TortoiseGit Manual

Appendix F. Tips and tricks for SSH/PuTTY

Introduction

PuTTY comes with a great session management, where you can save attributes of connections (e.g. ssh key, username, port). This page describes how to make use of it - partly in form of a FAQ. For this to work, you need the PuTTY.exe-application.

How to use sessions

One special "session" is the Default Settings session, where you can set default values for all new connections (e.g. a key, a default username, enable compression, force SSH version 2 or change the default port and so on).

You can also save settings for (single) ssh connections as sessions. Take one server where the ssh server only listens on a different port, then you can set up all settings and save it to e.g. "SERVERNAME". Now you can access this saved settings by starting PuTTY and double clicking "SERVERNAME" in the saved sessions list OR, when using TortoiseGit, plink or other putty applications, the entered servername (e.g. git@SERVERNAME:/test.git) will be matched against the saved sessions list and if found, the settings of the saved session are used.

Many people like to use Pageant for storing all their keys.
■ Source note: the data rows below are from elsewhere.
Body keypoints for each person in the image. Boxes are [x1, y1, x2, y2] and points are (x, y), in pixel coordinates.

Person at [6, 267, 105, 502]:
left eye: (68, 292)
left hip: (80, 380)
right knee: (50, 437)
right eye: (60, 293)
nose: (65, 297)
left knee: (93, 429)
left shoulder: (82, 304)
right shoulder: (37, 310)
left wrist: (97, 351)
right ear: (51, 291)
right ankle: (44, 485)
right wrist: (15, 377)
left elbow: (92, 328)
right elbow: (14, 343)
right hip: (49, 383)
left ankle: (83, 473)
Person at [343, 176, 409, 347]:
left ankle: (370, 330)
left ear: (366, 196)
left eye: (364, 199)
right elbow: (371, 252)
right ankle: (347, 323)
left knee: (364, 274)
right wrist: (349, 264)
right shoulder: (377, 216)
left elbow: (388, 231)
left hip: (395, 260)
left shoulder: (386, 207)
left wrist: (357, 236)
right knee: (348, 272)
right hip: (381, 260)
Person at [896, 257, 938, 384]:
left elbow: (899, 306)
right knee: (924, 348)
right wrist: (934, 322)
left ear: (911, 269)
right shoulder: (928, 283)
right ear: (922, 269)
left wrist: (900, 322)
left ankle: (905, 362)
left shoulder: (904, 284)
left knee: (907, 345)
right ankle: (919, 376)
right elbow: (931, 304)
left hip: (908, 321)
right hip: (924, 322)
Because a PuTTY session is capable of storing a key, you don't always need Pageant. But imagine you want to store different keys for several different servers; in that case you would have to edit the PuTTY session over and over again, depending on the server you are trying to connect with. In this situation Pageant makes perfect sense, because when PuTTY, Plink, TortoiseGitPlink or any other PuTTY-based tool is trying to connect to an SSH server, it checks all private keys that Pageant holds to initiate the connection.